◆ SUPPLIED PASSAGE
Revenue last year totaled $420 million, the company said on its website. The company predicted in April that 2011 sales would approach $500 million.

Hulu is signing up twice as many subscribers every day as it was a year earlier, CEO Jason Kilar, said in the statement. As the marketplace is exploding with new viewers and cord-cutters Hulu is competing hard for subscriber eyeballs and advertisers with Netflix, YouTube and Yahoo.

Hulu’s owners, which include Disney’s ABC, News Corp.’s Fox and Comcast’s NBC, called off an auction of the website in October, saying the strategic value of the business outweighed the benefits of a potential sale. In July, the company predicted total subscribers would top 1 million during Q3. More than half of revenue will come from the $7.99-a-month Hulu Plus service later this year, Kilar said.

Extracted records
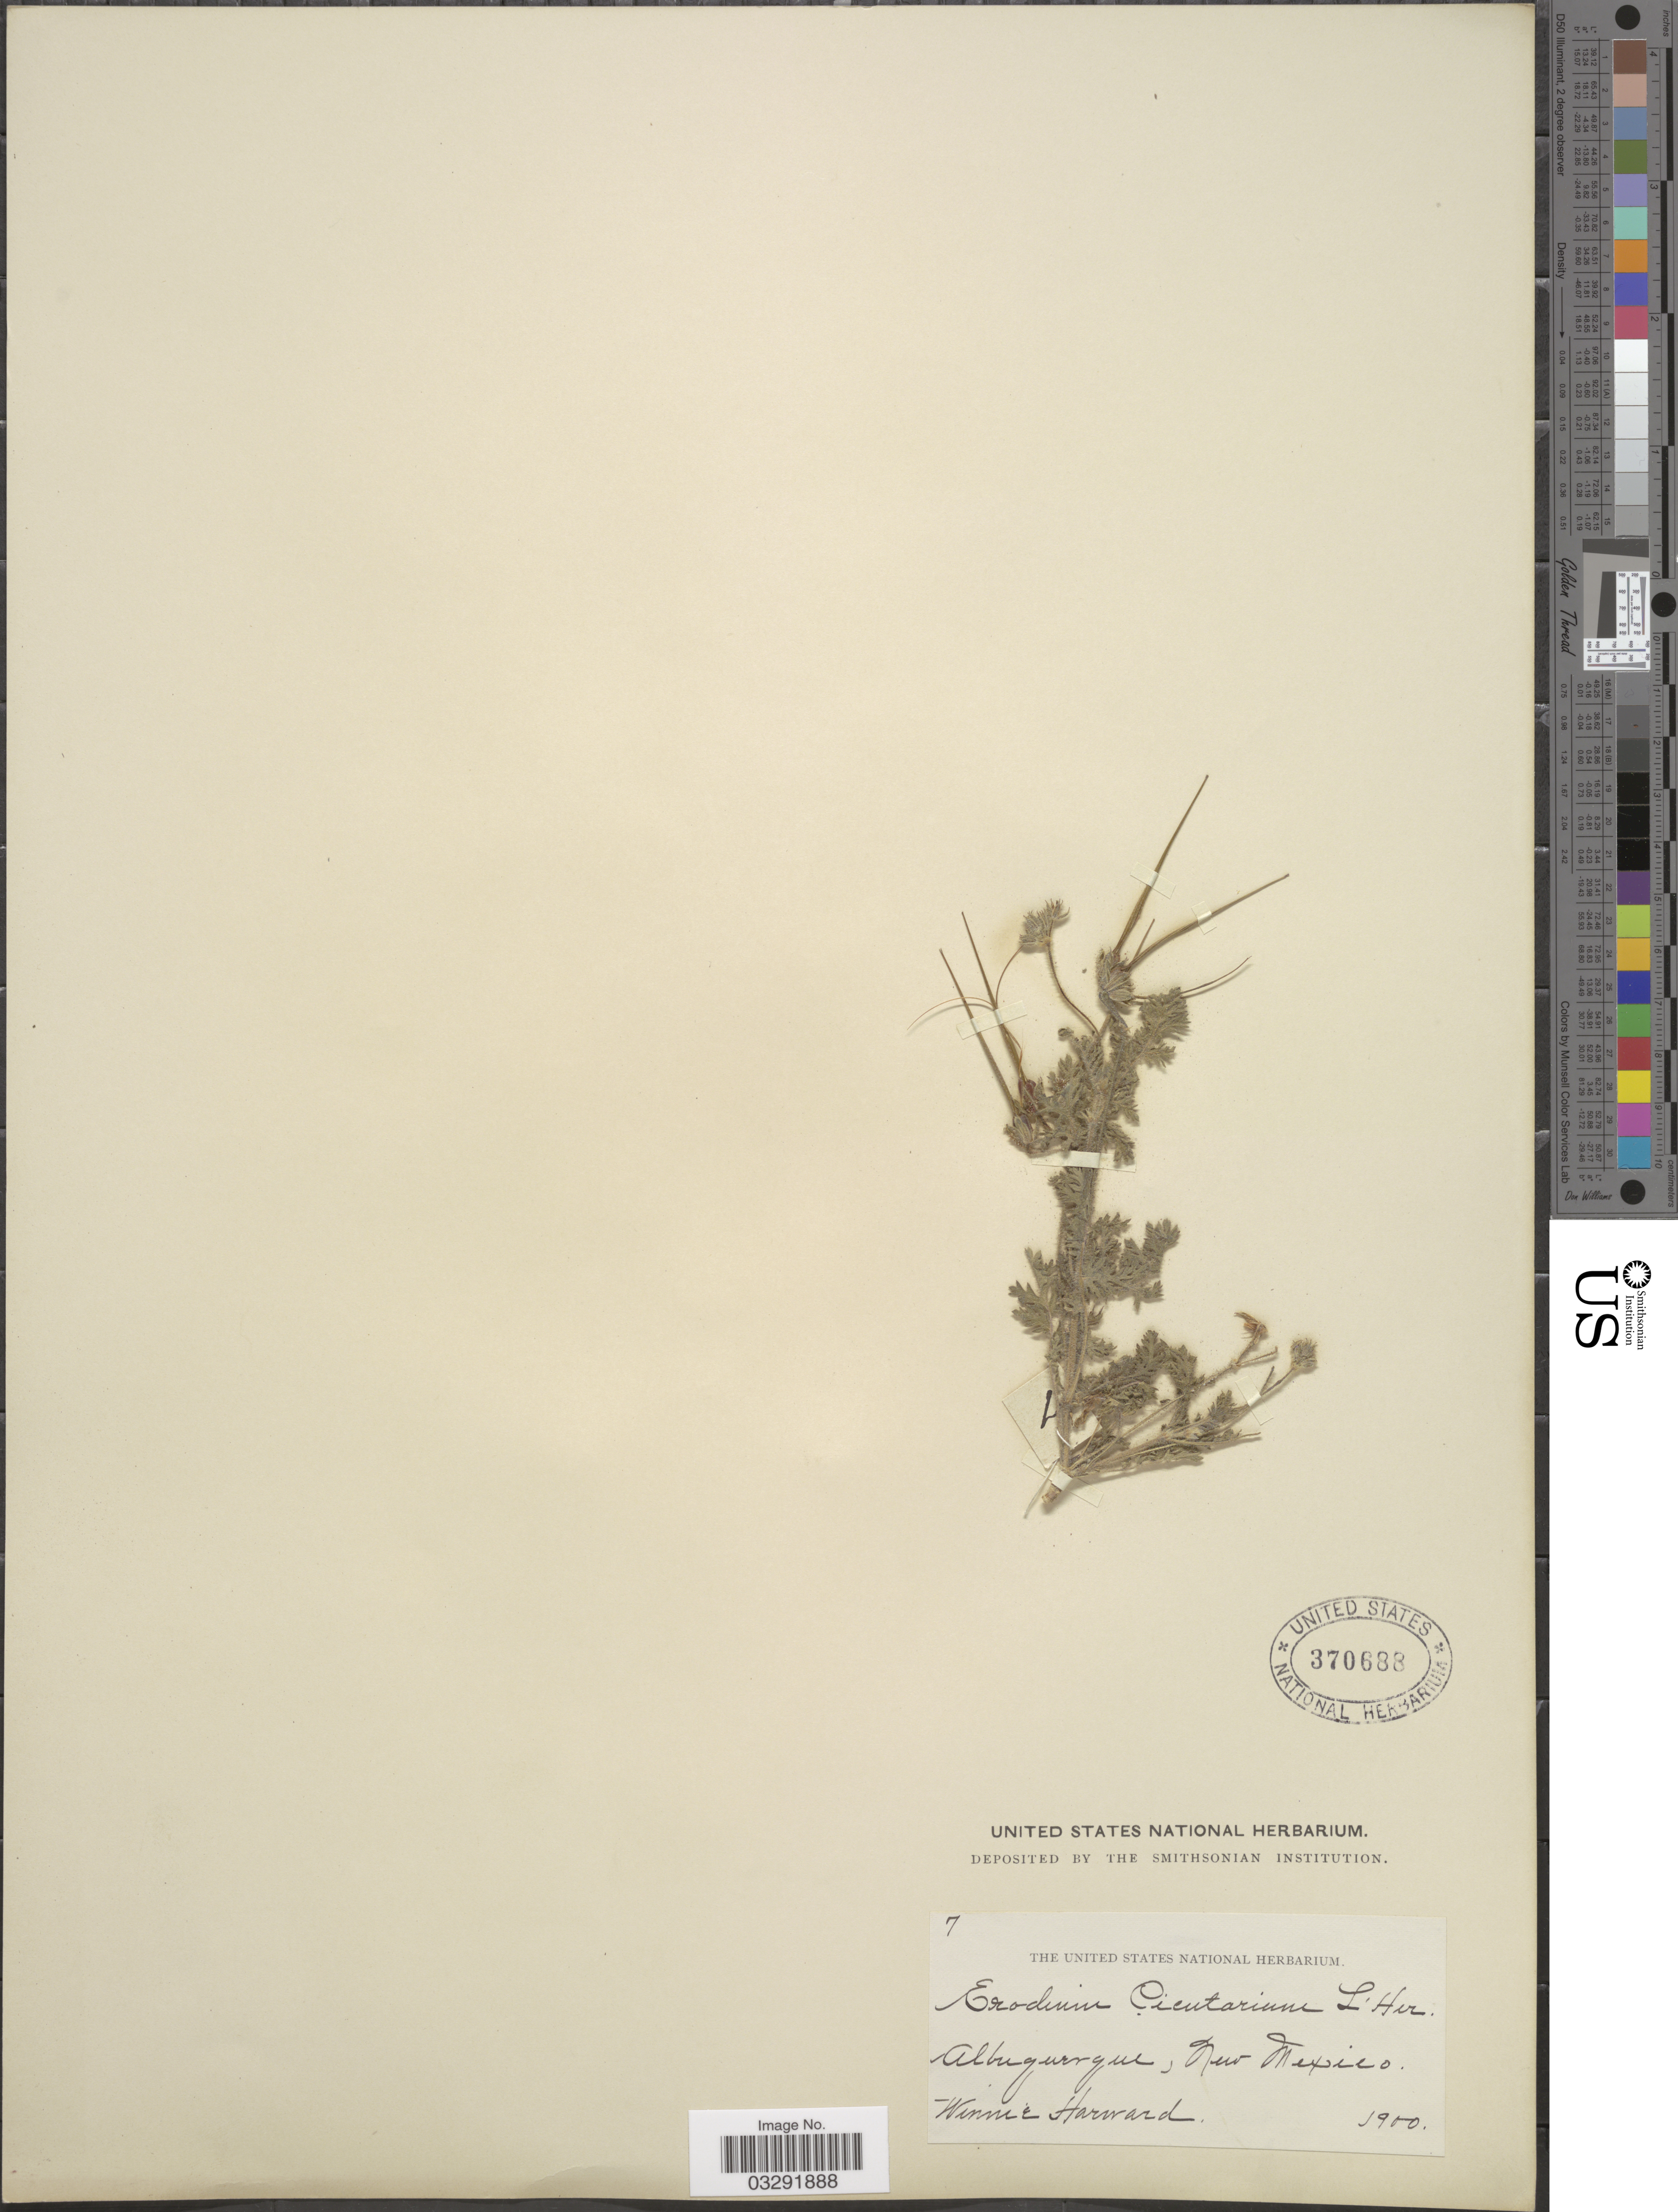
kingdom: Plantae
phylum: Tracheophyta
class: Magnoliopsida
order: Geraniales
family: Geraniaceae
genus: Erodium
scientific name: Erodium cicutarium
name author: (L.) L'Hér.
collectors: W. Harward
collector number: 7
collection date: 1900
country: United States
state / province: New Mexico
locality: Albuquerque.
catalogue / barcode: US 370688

◆ REQUIREMENTS
**A)** Decide whether each statement agrees with the Hulu passage, answering yes or no and quoting the words of the passage that settle it: (i) Hulu's revenue last year totaled $420 million; (ii) Hulu's owners completed a sale of the website in October; (iii) the Hulu Plus service costs $9.99 a month.
**B)** Summarize the Hulu passage in two sentences.
**C)** Write the next part of the Hulu passage, starting after its final sentence.
The data are separate material from the Hulu passage.

◆ OUTPUTS IN ORDER
**A)**
(i) Yes: "Revenue last year totaled $420 million"
(ii) No: "called off an auction of the website in October"
(iii) No: "the $7.99-a-month Hulu Plus service"

**B)** Hulu, which had $420 million in revenue last year and predicted 2011 sales near $500 million, is signing up twice as many subscribers each day as a year earlier while it competes with Netflix, YouTube and Yahoo for viewers and advertisers. Its owners, including Disney's ABC, News Corp.'s Fox and Comcast's NBC, called off an auction of the website in October, and Kilar said more than half of revenue will come from the $7.99-a-month Hulu Plus service later this year.

**C)**
RBR-TVBR observation: $7.99 per month vs. a bare minimum of $55 per month for cable. The tough economic times are driving much of the business over—you still have to pay the same for internet service—it is inelastic demand today. Not so with cable. Folks can easily cut the cord when they still get to watch what they want and like, and that is the case more and more with new content deals announced daily from Hulu, Netflix and YouTube. Part of the draw, also, is the internet generations are accustomed to seeking out what they want to watch, not having to choose from a massive programming list. There’s an appeal there, it’s simpler for viewers to just enter what they want in a search box.